Johan: Sometimes they know too much about music-making or recording, I think. But I kind of exaggerated (laughs). But I think interesting things happen when people who can’t record or even play music make music anyway and teach themselves. You can’t go wrong, really. There’s not wrong way to go. But a lot of people don’t think so and it took me years to realize that myself; that I’m actually allowed to sound in whatever way I like.
Kara: Do you feel that by allowing yourself to be a little messy, it’s made you a stronger band or one more willing to take risks?
Martin: We’re definitely more willing to take more risks. It’s not risks … we just like to do what we want to do, try new things. I think we have a fear of getting stuck in a category. That’s maybe why we like EPs because then we’re allowed to try out different ideas. The album defines us too much, I think, that’s why it’s harder for us to make it.
Kara: In the really funny introductory note to Passive Aggressive, Johan Angergård, the boss of Labrador Records, describes you a “ridiculously self-critical.” Would you agree? Has that held you back?
Johan: Yeah! Sometimes. It’s always like that, just before releasing something new I almost feel sick for a couple of a weeks.
Kara: Did you feel that way about Clinging To A Scheme?
Martin: Yes, really. Yes. Johan: It was horrible.
Kara: Well, given the critical praise and excitement about the record, do you feel more emboldened and not so self-critical? Or do you feel that served you?

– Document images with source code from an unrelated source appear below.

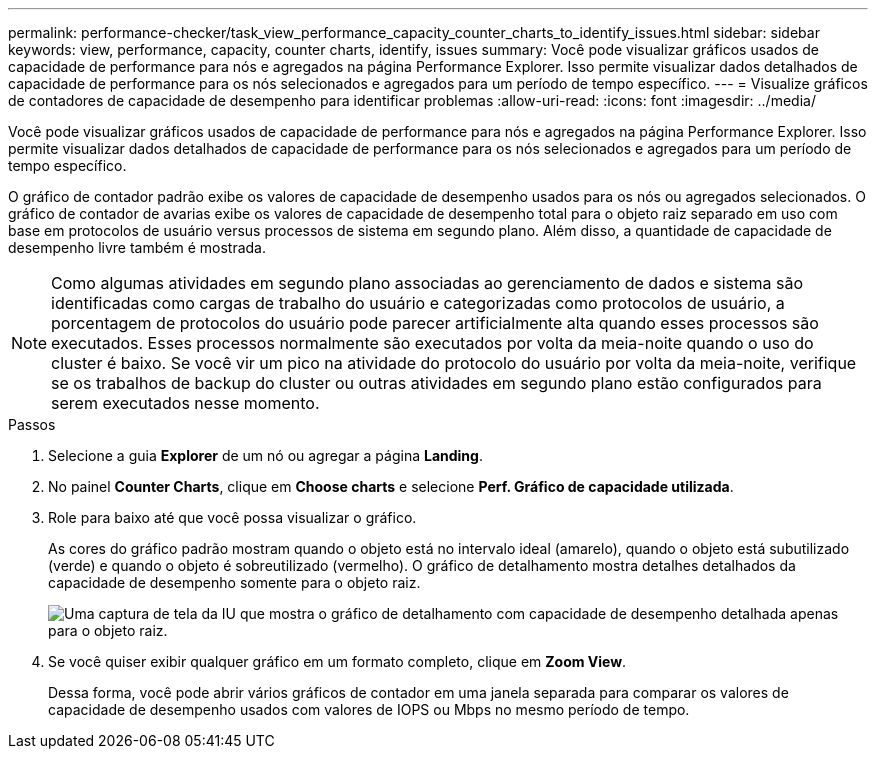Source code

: ---
permalink: performance-checker/task_view_performance_capacity_counter_charts_to_identify_issues.html 
sidebar: sidebar 
keywords: view, performance, capacity, counter charts, identify, issues 
summary: Você pode visualizar gráficos usados de capacidade de performance para nós e agregados na página Performance Explorer. Isso permite visualizar dados detalhados de capacidade de performance para os nós selecionados e agregados para um período de tempo específico. 
---
= Visualize gráficos de contadores de capacidade de desempenho para identificar problemas
:allow-uri-read: 
:icons: font
:imagesdir: ../media/


[role="lead"]
Você pode visualizar gráficos usados de capacidade de performance para nós e agregados na página Performance Explorer. Isso permite visualizar dados detalhados de capacidade de performance para os nós selecionados e agregados para um período de tempo específico.

O gráfico de contador padrão exibe os valores de capacidade de desempenho usados para os nós ou agregados selecionados. O gráfico de contador de avarias exibe os valores de capacidade de desempenho total para o objeto raiz separado em uso com base em protocolos de usuário versus processos de sistema em segundo plano. Além disso, a quantidade de capacidade de desempenho livre também é mostrada.

[NOTE]
====
Como algumas atividades em segundo plano associadas ao gerenciamento de dados e sistema são identificadas como cargas de trabalho do usuário e categorizadas como protocolos de usuário, a porcentagem de protocolos do usuário pode parecer artificialmente alta quando esses processos são executados. Esses processos normalmente são executados por volta da meia-noite quando o uso do cluster é baixo. Se você vir um pico na atividade do protocolo do usuário por volta da meia-noite, verifique se os trabalhos de backup do cluster ou outras atividades em segundo plano estão configurados para serem executados nesse momento.

====
.Passos
. Selecione a guia *Explorer* de um nó ou agregar a página *Landing*.
. No painel *Counter Charts*, clique em *Choose charts* e selecione *Perf. Gráfico de capacidade utilizada*.
. Role para baixo até que você possa visualizar o gráfico.
+
As cores do gráfico padrão mostram quando o objeto está no intervalo ideal (amarelo), quando o objeto está subutilizado (verde) e quando o objeto é sobreutilizado (vermelho). O gráfico de detalhamento mostra detalhes detalhados da capacidade de desempenho somente para o objeto raiz.

+
image::../media/headroom_counter_charts.gif[Uma captura de tela da IU que mostra o gráfico de detalhamento com capacidade de desempenho detalhada apenas para o objeto raiz.]

. Se você quiser exibir qualquer gráfico em um formato completo, clique em *Zoom View*.
+
Dessa forma, você pode abrir vários gráficos de contador em uma janela separada para comparar os valores de capacidade de desempenho usados com valores de IOPS ou Mbps no mesmo período de tempo.


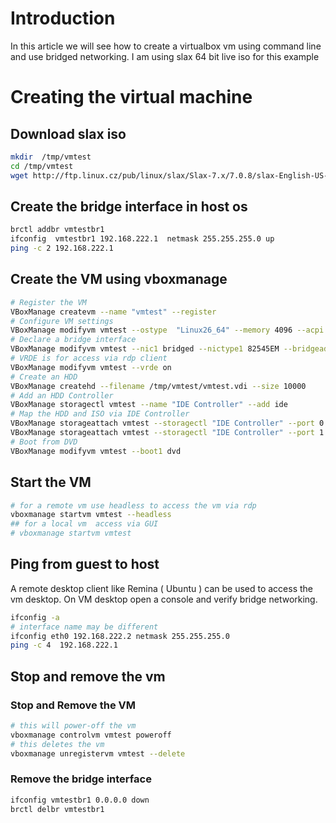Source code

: #+BEGIN_COMMENT
.. title: Virtualbox bridged networking CLI Example
.. slug: virtualbox-cli-vm-bridged-networking
.. date: 2017-05-12 11:23:09 UTC+05:30
.. tags: virtualization virtualbox vboxmanage
.. category: devops
.. link: 
.. description: Create virtualbox vm using vboxmanage and use bridge network.
.. type: text
#+END_COMMENT

* Introduction
 In this article we will see how to create a virtualbox vm using command line and 
 use bridged networking.  I am using slax 64 bit live iso for this example

* Creating the virtual machine 

** Download slax iso
#+begin_src sh 
mkdir  /tmp/vmtest 
cd /tmp/vmtest 
wget http://ftp.linux.cz/pub/linux/slax/Slax-7.x/7.0.8/slax-English-US-7.0.8-x86_64.iso
#+end_src

** Create the bridge interface in host os 
#+begin_src sh 
brctl addbr vmtestbr1 
ifconfig  vmtestbr1 192.168.222.1  netmask 255.255.255.0 up 
ping -c 2 192.168.222.1  
#+end_src

** Create the VM using vboxmanage  
#+begin_src sh 
# Register the VM 
VBoxManage createvm --name "vmtest" --register 
# Configure VM settings  
VBoxManage modifyvm vmtest --ostype  "Linux26_64" --memory 4096 --acpi on --cpus 1  --description "VM Test"
# Declare a bridge interface 
VBoxManage modifyvm vmtest --nic1 bridged --nictype1 82545EM --bridgeadapter1 vmtestbr1
# VRDE is for access via rdp client
VBoxManage modifyvm vmtest --vrde on 
# Create an HDD 
VBoxManage createhd --filename /tmp/vmtest/vmtest.vdi --size 10000
# Add an HDD Controller 
VBoxManage storagectl vmtest --name "IDE Controller" --add ide
# Map the HDD and ISO via IDE Controller
VBoxManage storageattach vmtest --storagectl "IDE Controller" --port 0 --device 0 --type hdd --medium  /tmp/vmtest/vmtest.vdi 
VBoxManage storageattach vmtest --storagectl "IDE Controller" --port 1 --device 0 --type dvddrive --medium /tmp/vmtest/slax-English-US-7.0.8-x86_64.iso
# Boot from DVD 
VBoxManage modifyvm vmtest --boot1 dvd
#+end_src

** Start the VM  
#+begin_src sh 
# for a remote vm use headless to access the vm via rdp 
vboxmanage startvm vmtest --headless
## for a local vm  access via GUI 
# vboxmanage startvm vmtest 
#+end_src

** Ping from guest to host 

A remote desktop client like Remina ( Ubuntu ) can be used to access the vm desktop.
On VM desktop open a console and verify bridge networking.
#+begin_src sh 
ifconfig -a  
# interface name may be different 
ifconfig eth0 192.168.222.2 netmask 255.255.255.0
ping -c 4  192.168.222.1 
#+end_src

** Stop and remove the vm   
*** Stop and Remove the VM 

#+begin_src sh 
# this will power-off the vm 
vboxmanage controlvm vmtest poweroff  
# this deletes the vm 
vboxmanage unregistervm vmtest --delete  
#+end_src

*** Remove the bridge interface
 #+begin_src sh 
ifconfig vmtestbr1 0.0.0.0 down 
brctl delbr vmtestbr1
#+end_src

Johan: I think it’s both, actually. If we weren’t that self-critical, I think we would be more boring as a band. When we started recording Clinging To A Scheme, for instance, in the beginning it was a really lame, almost conservative record that was being recorded. We had live drums, bass, two guitars and vocals and very little keyboard. If we weren’t self-critical, we might have released an album that doesn’t sound like now but something just old and boring instead. So I think it’s a good thing a lot of the time. Self-critical is good, but ridiculously self-critical, which I think is the case, I think is bad.
Kara: Are you already writing songs for the next record? Will you get it out more quickly?
Martin: Yes and hopefully ….
Johan: We’re going to take the time we need.
Martin: Of course. But hopefully we won’t have to take three years to finish the album.
Kara: [On the album], the single “Heaven’s on Fire” uses a quote from Thurston Moore of Sonic Youth: “People see rock ‘n’ roll as youth culture. When youth culture becomes monopolized by big business, what are the youth to do? Do you have any idea? I think we should destroy the bogus capitalist process that’s destroying youth culture.” Now, where did you find that quote and why was it so important to you that you wanted to include it within a song?
Johan: It’s from a film called “1991: The Year Punk Broke” which is a tour film of Sonic Youth, Nirvana and a couple of other bands touring the summer of ‘91. I used to watch that film a lot growing up and during the recording of Clinging To A Scheme, it just popped up in my head one day and I tried it and it sounded cool (laughs). So that’s one of the reasons. The other one is that I agree with what he says about destroying the capitalist process that is destroying youth culture. I don’t know how (laughs). But since we’re really lazy people we leave the destruction part to others and concentrate on the music instead.
Kara: Do you know if Thurston has heard the song?
Johan (to Martin): You saw him last summer on the street?
Martin: Yes, I passed him.
Kara: Did you grab him and tell him that you used his quote?
Martin: Actually, I was thinking about it just because I wanted to ask him if he felt it was okay for us to use it, but I didn’t.
Johan: We’re still waiting for the lawsuit (laughs).